* Challenge
In the house-tidying post below, who stays with Lois and the writer most weekends?

* Document passage
============

It takes Lois and me pretty much all day today to clean up and tidy up our house - what a madness it all is! We've got quite a high tolerance for mess - not for dirt, but mess, yes. We don't mind living like pigs in the jungle, as long as we're having fun - who cares!
just give us a crossword or the Radio Times puzzles
and we find we don't care any more about the clutter,
which is nice!
However, the semi-regular weekend visits of our daughter Sarah and her 10-year-old twins Lily and Jessica at least make us periodically try and force the house to meet certain minimum requirements of tidiness and civilisation. Sarah and the twins stay with us most weekends, but the last two weekends they didn't come for various reasons, and Lois and I have really "let the house go" in these past two weeks, to put it mildly.
This week it's got pretty bad, and visitors have started to look sulky when we ask them to take their shoes off before they come in the house.
And all this "fussiness" started with a local newsflash that was kind of a "wake-up call" to Lois and me. The worst things was the picture accompanying the story, a picture which could easily have been taken at our front-door, no question!
UPPER WICK, WORCESTERSHIRE—Noting the
various clothes and belongings strewn across the scratched, dust-covered floor,
friends of local man Kyle Gruvard reported Thursday that his apartment was
nowhere near nice enough for him to be asking people to take their shoes off.
“I don’t know who he
thinks he’s fooling with this ‘no shoes’ charade, because he clearly doesn’t
take his off when it’s just him in here,” said Geoff McDonough, who added that
any dirt guests might be tracking in paled in comparison to the bits of food and
grime gathered below his kitchen counters.
“I’m not opposed to it in
principle, but maybe own a vacuum before you start requesting that people
remove their footwear at the door. Also, it’s f***ing freezing in here.
Gruvard's long-term girl friend, local writer Eve Schaub paid what she called a "conjugal visit" to the apartment last week, only to go away again, after failing to find Gruvard and assuming he must have gone out.
At press time, Gruvard was
hastily searching through piles of rubbish looking for a first aid kit, after puncturing his toe on a thumbtack.
That's one awful warning, though, isn't it, and coming from a source only a few miles away from here. And a bit of a wake-up call for us, let's be honest!
And apart from general tidying-up, also today Lois and I want to find our new downsized "mini-Christmas tree" and put the little rascal up in the living-room, so that the twins can decorate it this weekend - there's nothing they like better than using their artistic talents on something like a Christmas tree, bless them.

============

* Data excerpts

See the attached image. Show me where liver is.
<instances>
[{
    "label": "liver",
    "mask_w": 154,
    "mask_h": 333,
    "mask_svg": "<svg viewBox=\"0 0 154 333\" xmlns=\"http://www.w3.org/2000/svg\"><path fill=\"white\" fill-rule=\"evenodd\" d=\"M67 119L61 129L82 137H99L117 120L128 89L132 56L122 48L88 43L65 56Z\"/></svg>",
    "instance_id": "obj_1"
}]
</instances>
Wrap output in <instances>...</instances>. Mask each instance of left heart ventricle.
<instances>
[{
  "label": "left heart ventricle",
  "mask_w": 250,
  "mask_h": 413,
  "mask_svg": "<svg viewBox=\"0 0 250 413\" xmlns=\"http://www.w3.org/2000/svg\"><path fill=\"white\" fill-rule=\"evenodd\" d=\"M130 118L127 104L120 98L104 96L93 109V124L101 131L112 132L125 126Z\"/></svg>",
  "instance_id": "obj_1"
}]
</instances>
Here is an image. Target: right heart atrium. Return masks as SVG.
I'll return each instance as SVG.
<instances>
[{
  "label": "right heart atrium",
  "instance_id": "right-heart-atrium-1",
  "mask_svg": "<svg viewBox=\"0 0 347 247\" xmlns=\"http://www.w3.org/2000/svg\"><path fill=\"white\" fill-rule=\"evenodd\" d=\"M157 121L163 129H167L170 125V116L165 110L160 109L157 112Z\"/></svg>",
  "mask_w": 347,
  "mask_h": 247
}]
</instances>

============

* Full output
Their daughter Sarah and her 10-year-old twins, Lily and Jessica.